What's new in Cybrove
We ship improvements every week. Here's what's changed.
March 2026
App Security Scanner — Vibe Code Detection
Introducing the App Security Scanner, a new module purpose-built for modern web apps. Detects missing rate limiting, exposed frontend secrets, weak cookie security, CORS misconfigurations, and more.
Security Score Engine v2
The security score now includes a 5th factor: monitoring coverage. Assets that haven't been scanned recently will see a small score impact, encouraging regular scanning.
GitHub Scanning — Push-triggered scans
GitHub scanning now supports webhook-triggered scans on every push. Catch leaked secrets and vulnerable dependencies before they reach production.

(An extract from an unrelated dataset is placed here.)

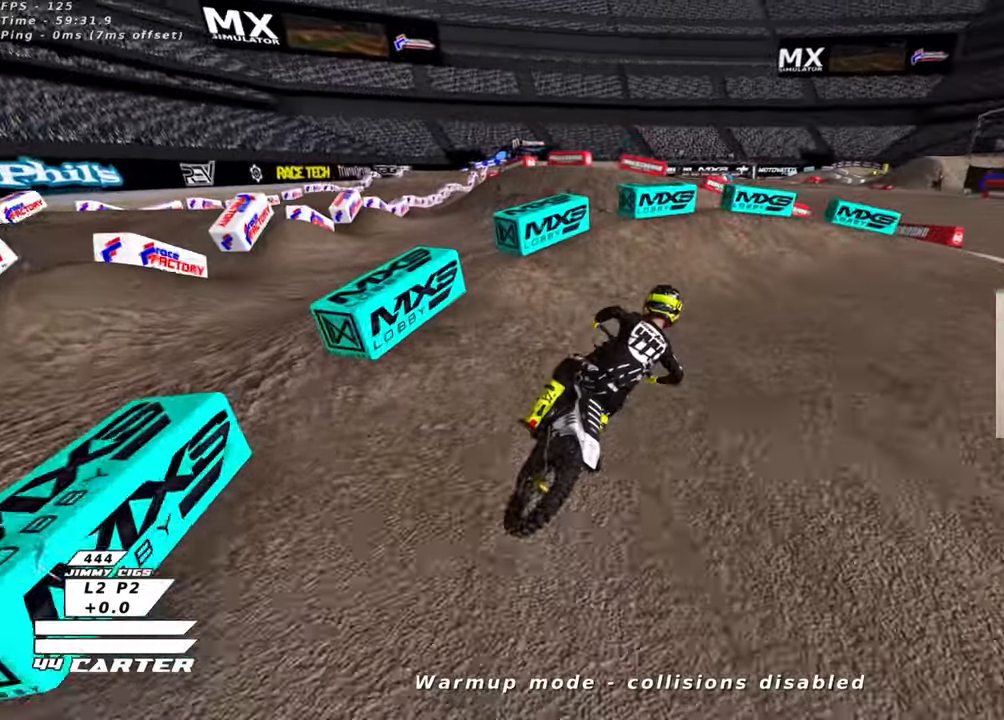
{"buttons": ["R2"], "left_stick": "right", "right_stick": "center", "events": [[50, "R2", "down"], [183, "R2", "up"], [216, "L2", "up"], [250, "left_stick", "right"], [400, "R2", "down"]]}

Compliance reporting for ISO 27001
Added ISO 27001 Annex A control mapping alongside the existing SOC 2 support. Generate audit-ready PDF reports for both frameworks.

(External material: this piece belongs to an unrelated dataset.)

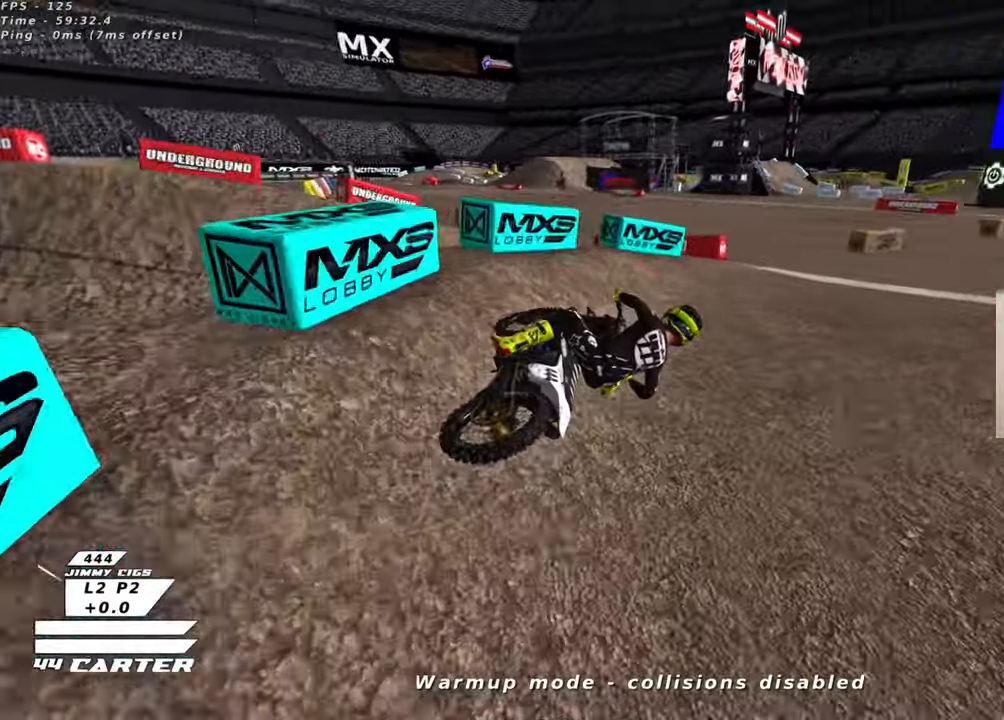
{"buttons": ["A", "R2"], "left_stick": "up-left", "right_stick": "center", "events": [[33, "left_stick", "up-right"], [133, "left_stick", "center"], [200, "left_stick", "up-left"], [416, "A", "down"]]}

Scan comparison duplicate fix
Fixed an issue where the scan comparison view could show the same finding as both 'new' and 'unchanged' if the finding title changed slightly between scans.
Attack path blast radius visualization
The attack path module now shows blast radius analysis for any compromised asset. See how far an attacker could spread from a single entry point.
Free Domain Security Score
Anyone can now check their domain's security score for free on the homepage. No signup required. Checks SSL, headers, DNS, cookies, and technology stack.
February 2026
Phishing template library expansion
Added 4 new phishing templates: DocuSign signature request, Slack workspace notification, GitHub security alert, and package delivery notice.
Session fixation vulnerability patched
Fixed a session fixation vulnerability in the password reset flow. All existing reset tokens have been invalidated.
Network Security — Internal agent
Deploy a lightweight Cybrove agent inside your network to scan internal systems. Supports Docker and binary deployment.